● ACTION ITEM: Could the listing below be returned exactly, with its pictures left out?

:: MATERIAL PROVIDED

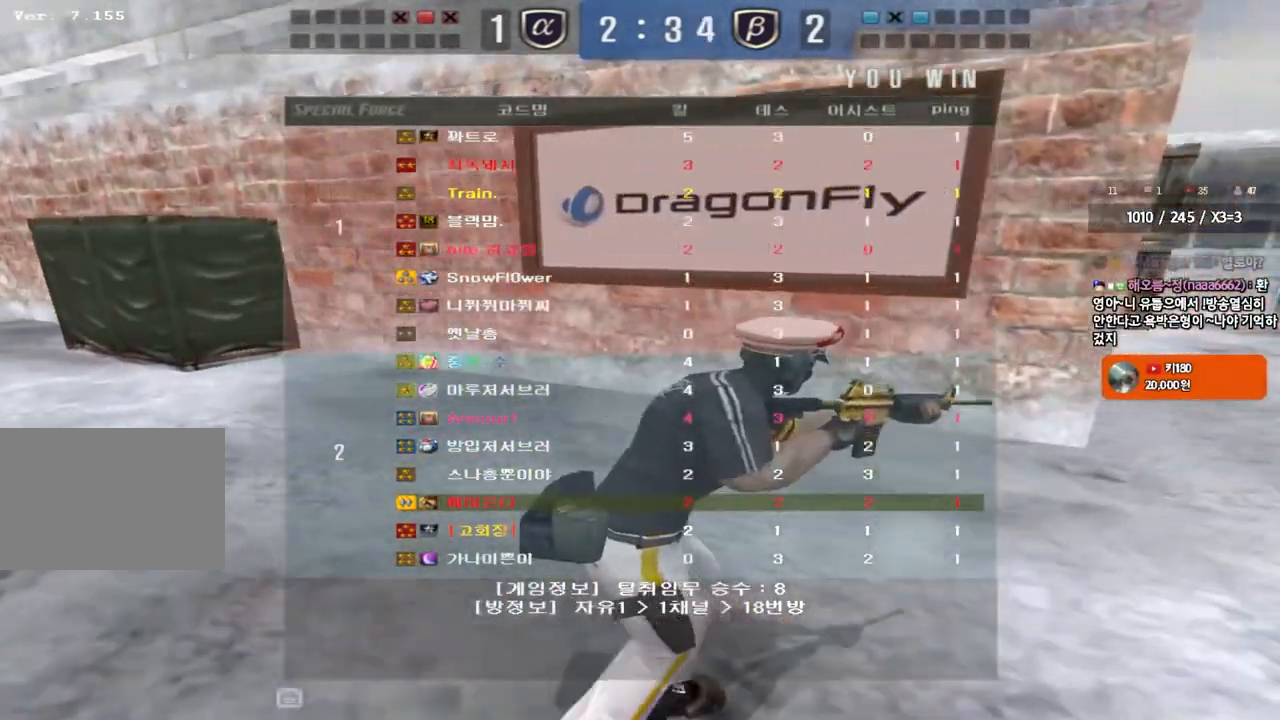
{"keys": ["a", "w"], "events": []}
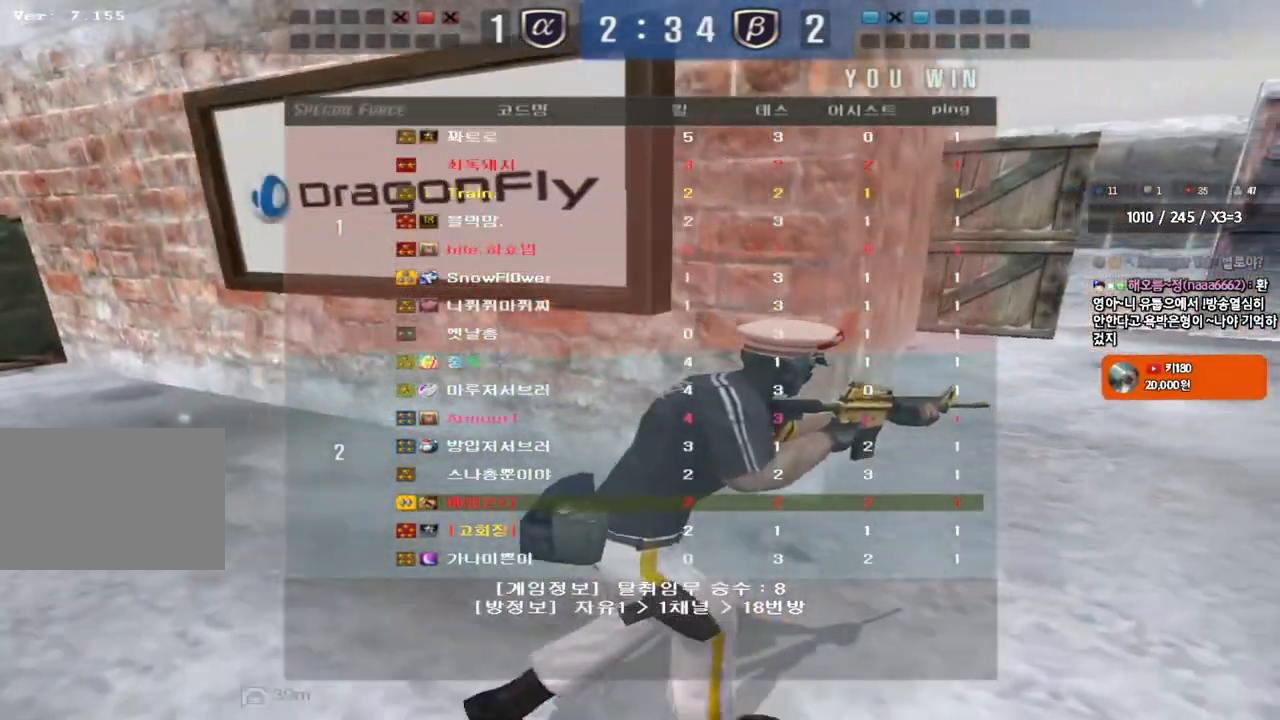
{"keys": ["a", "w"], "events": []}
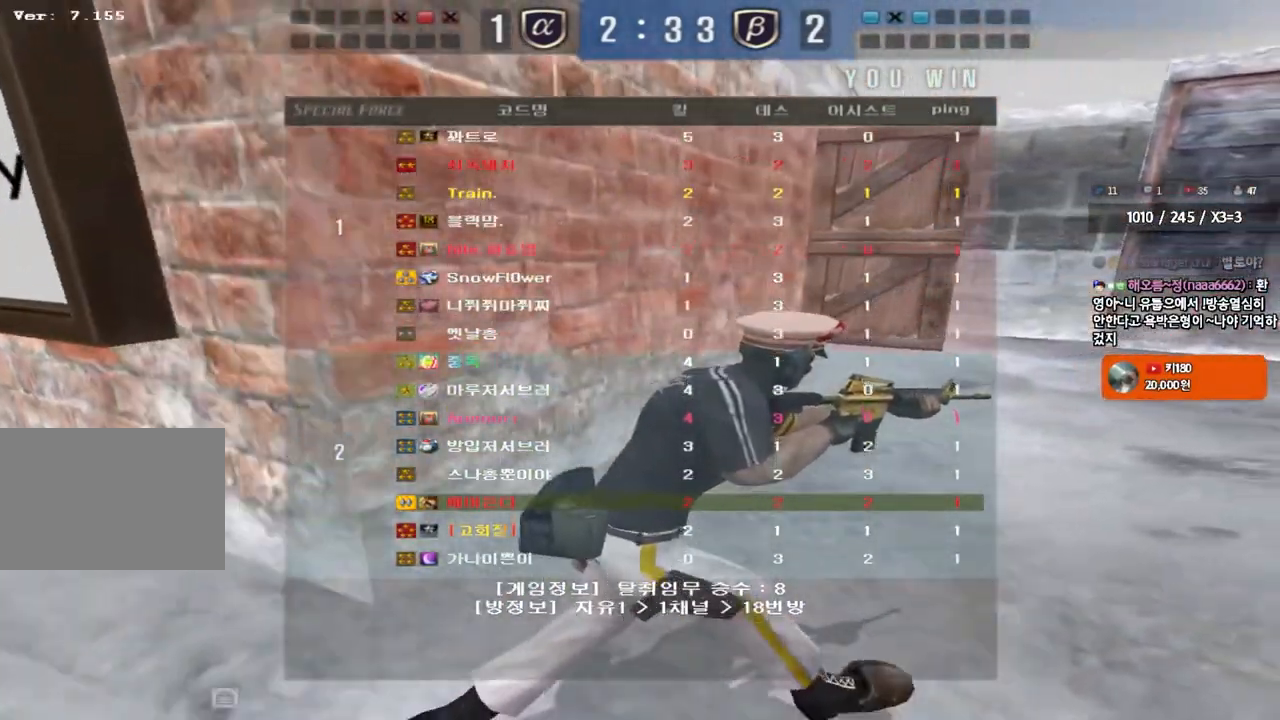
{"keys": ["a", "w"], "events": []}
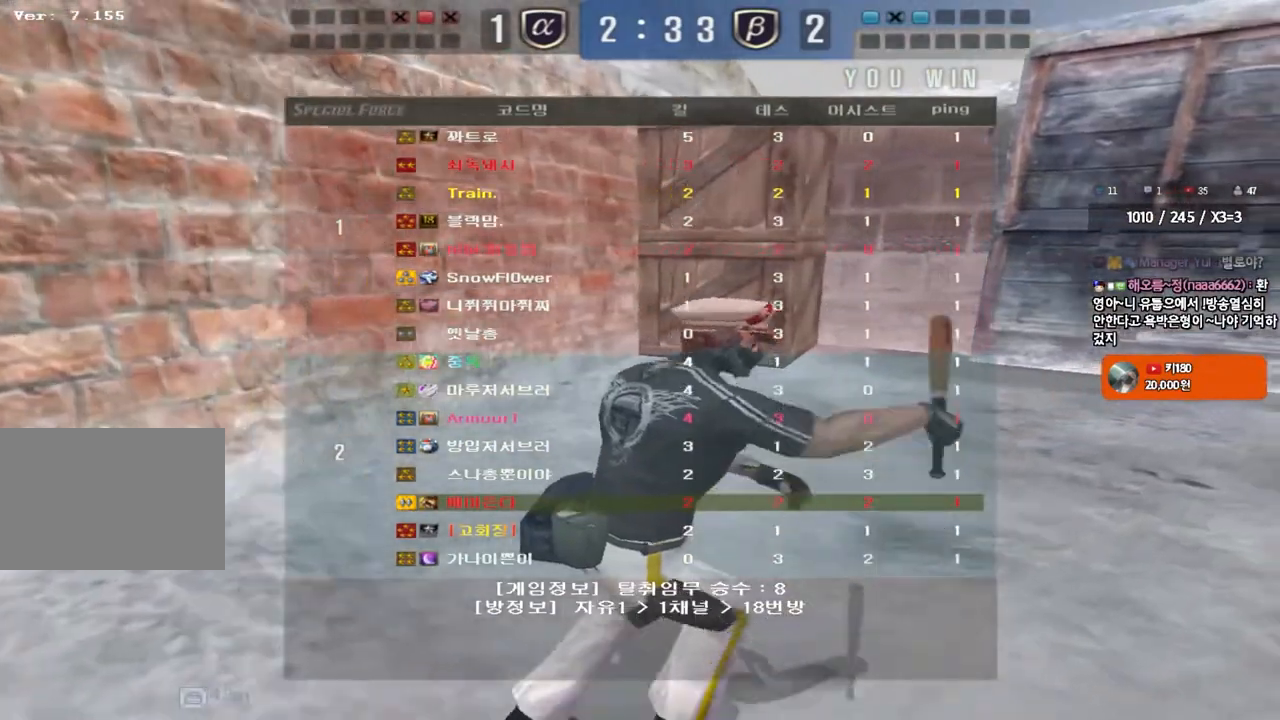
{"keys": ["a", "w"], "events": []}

::::

● FINAL ANSWER:
{"keys": ["a", "w"], "events": []}
{"keys": ["a", "w"], "events": []}
{"keys": ["a", "w"], "events": []}
{"keys": ["a", "w"], "events": []}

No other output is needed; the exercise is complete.